LCS is also used in text comparison tools to find the similarities between two documents. For example, it can be used to identify plagiarism by finding the longest common subsequence between a student's paper and a collection of source documents. Similarly, it can be used to track changes in a document over time by finding the longest common subsequence between different versions of the document.

Data Compression

LCS can be used in data compression algorithms to identify redundant data. By finding the longest common subsequence between two files, we can store only the differences between the files, which can significantly reduce the storage space required. This technique is used in version control systems like Git to store the history of changes to a file efficiently.

Conclusion

The Longest Common Subsequence (LCS) problem is a fundamental problem in computer science with applications in bioinformatics, text comparison, and data compression.
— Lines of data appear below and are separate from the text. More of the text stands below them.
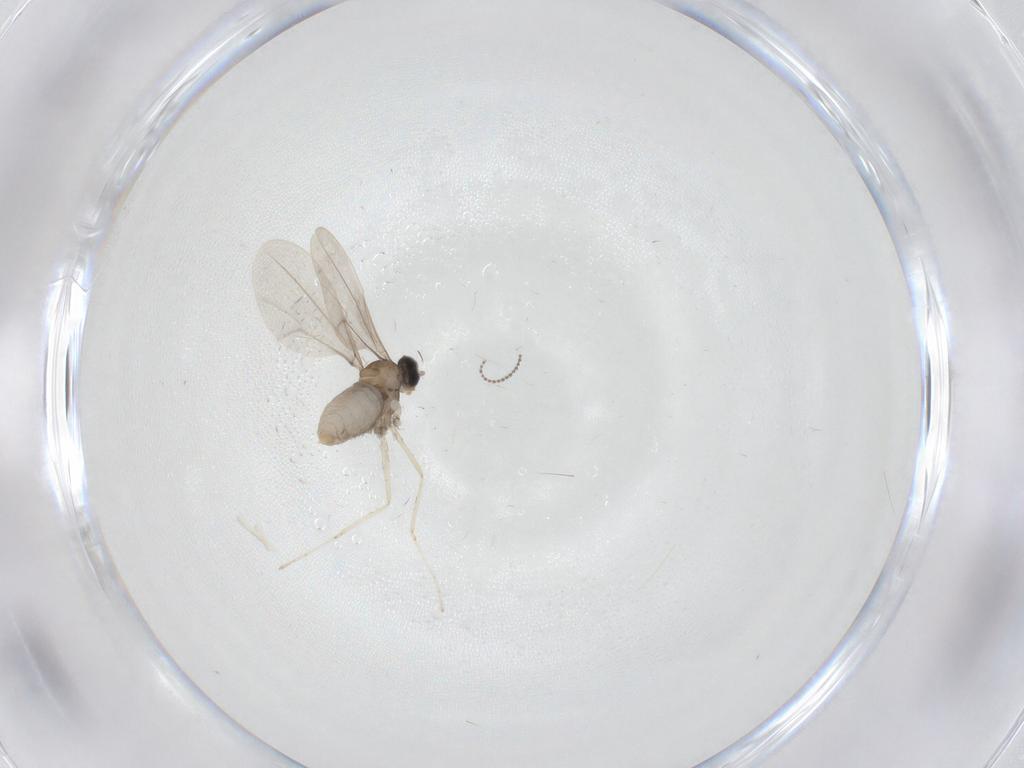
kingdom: Animalia
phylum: Arthropoda
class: Insecta
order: Diptera
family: Cecidomyiidae
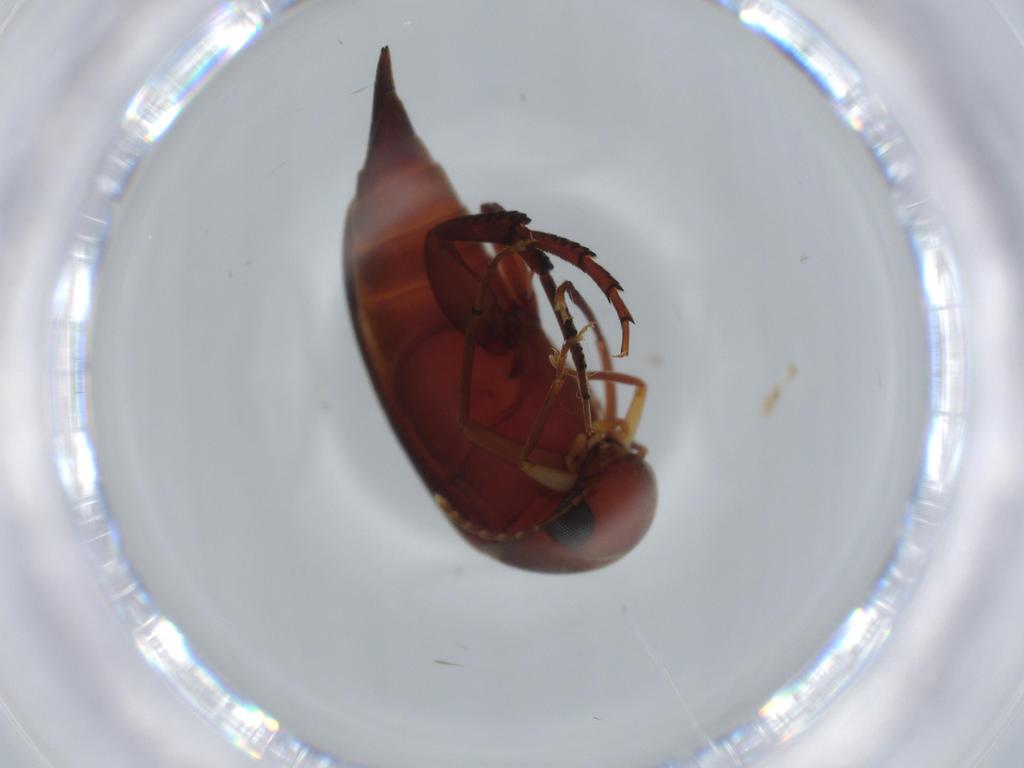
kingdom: Animalia
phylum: Arthropoda
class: Insecta
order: Coleoptera
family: Mordellidae
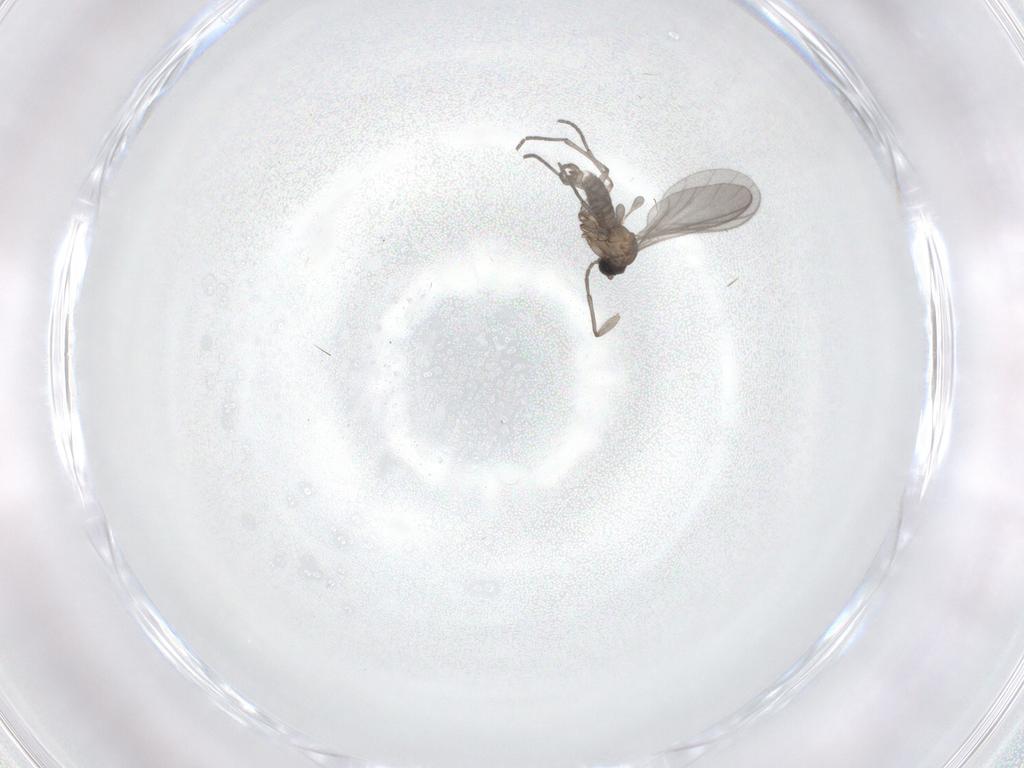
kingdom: Animalia
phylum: Arthropoda
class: Insecta
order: Diptera
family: Sciaridae
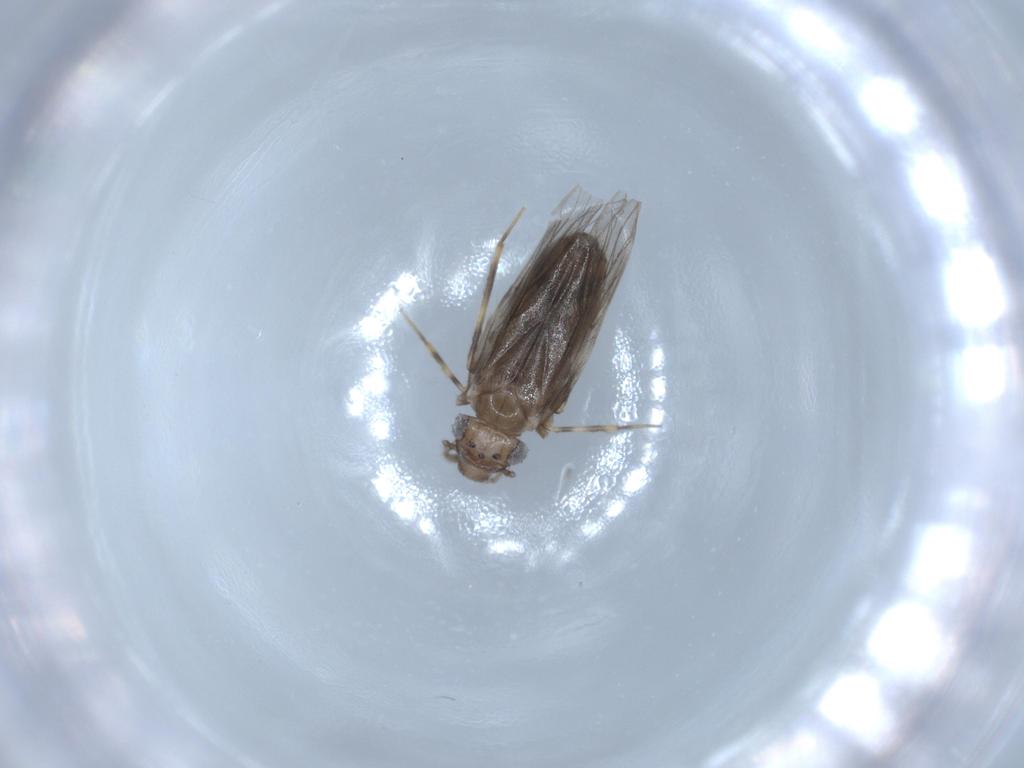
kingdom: Animalia
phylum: Arthropoda
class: Insecta
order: Psocodea
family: Lepidopsocidae
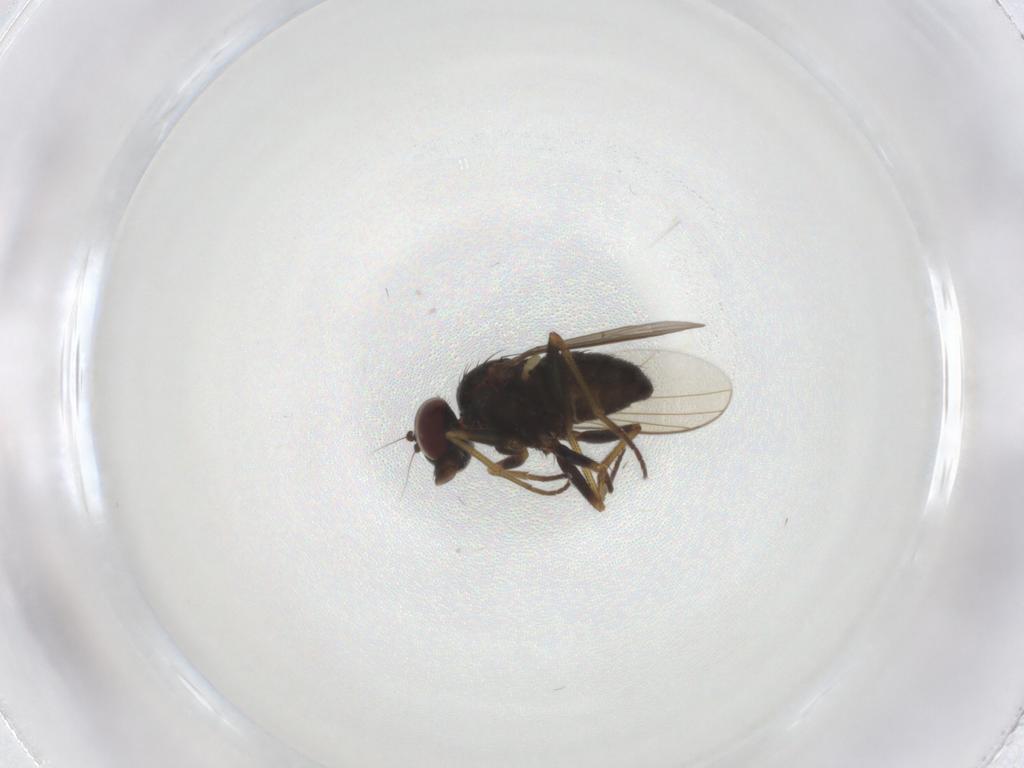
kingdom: Animalia
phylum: Arthropoda
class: Insecta
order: Diptera
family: Dolichopodidae
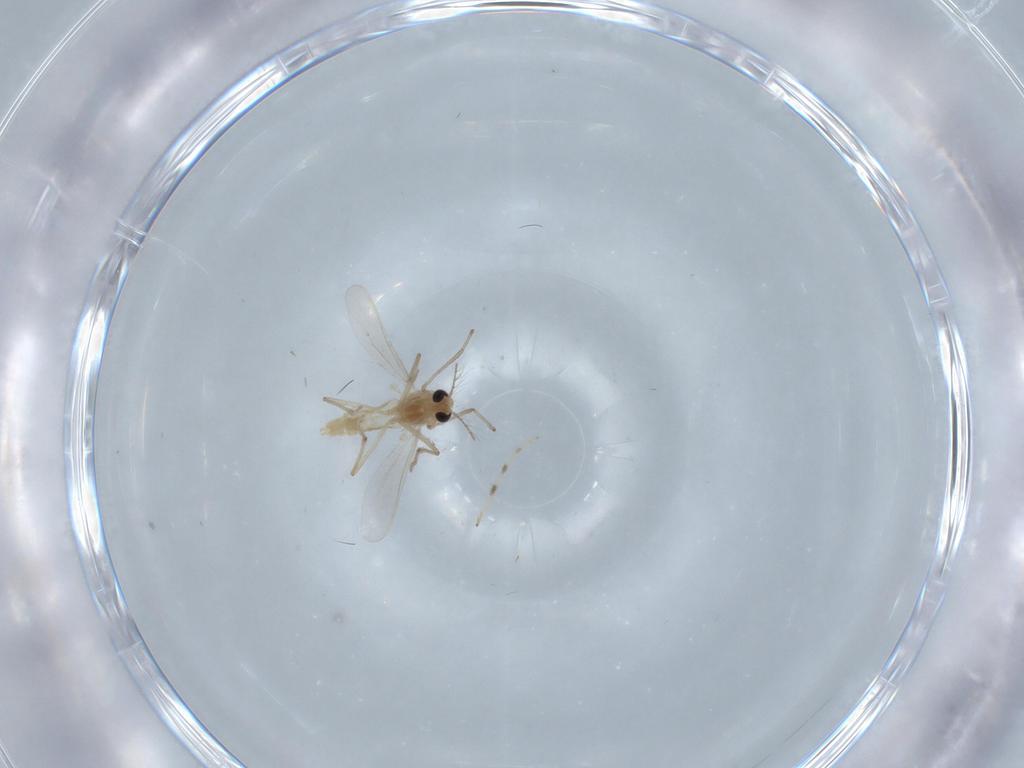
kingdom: Animalia
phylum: Arthropoda
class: Insecta
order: Diptera
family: Chironomidae
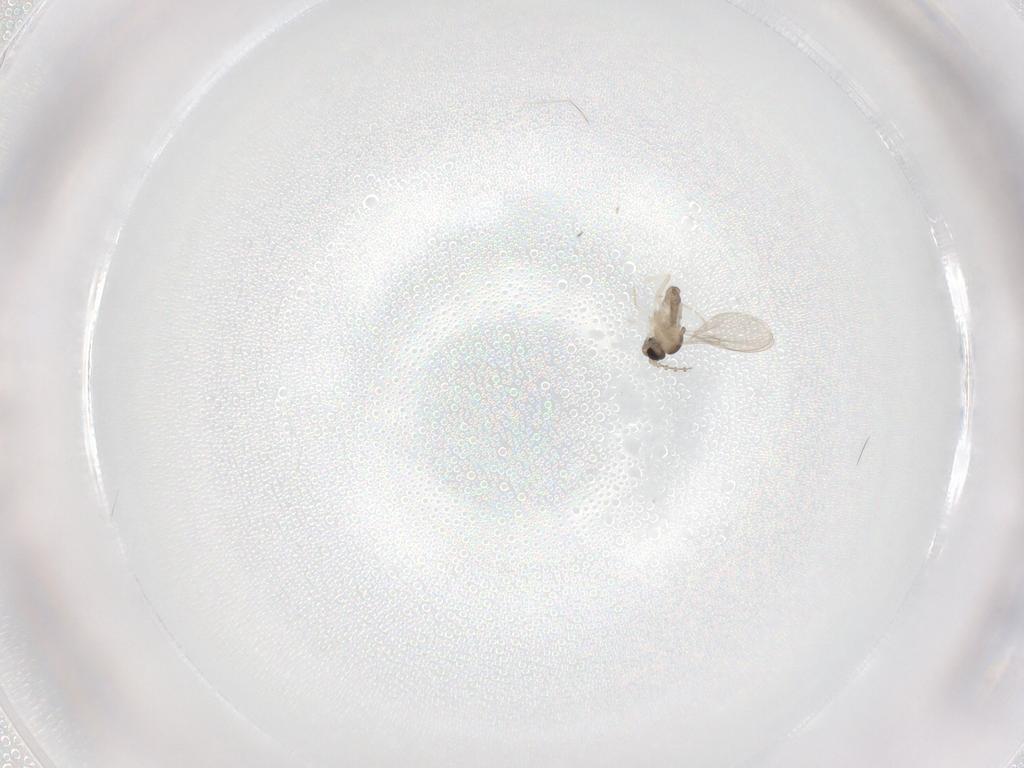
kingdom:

The dynamic programming approach provides an efficient way to solve this problem with a time complexity of O(n*m) and a space complexity of O(n*m). Understanding the LCS problem and its applications is a valuable skill for any computer scientist or software engineer. By mastering the dynamic programming technique used to solve this problem, you can tackle more complex sequence alignment and optimization problems in various domains. So, keep practicing, and happy coding, guys!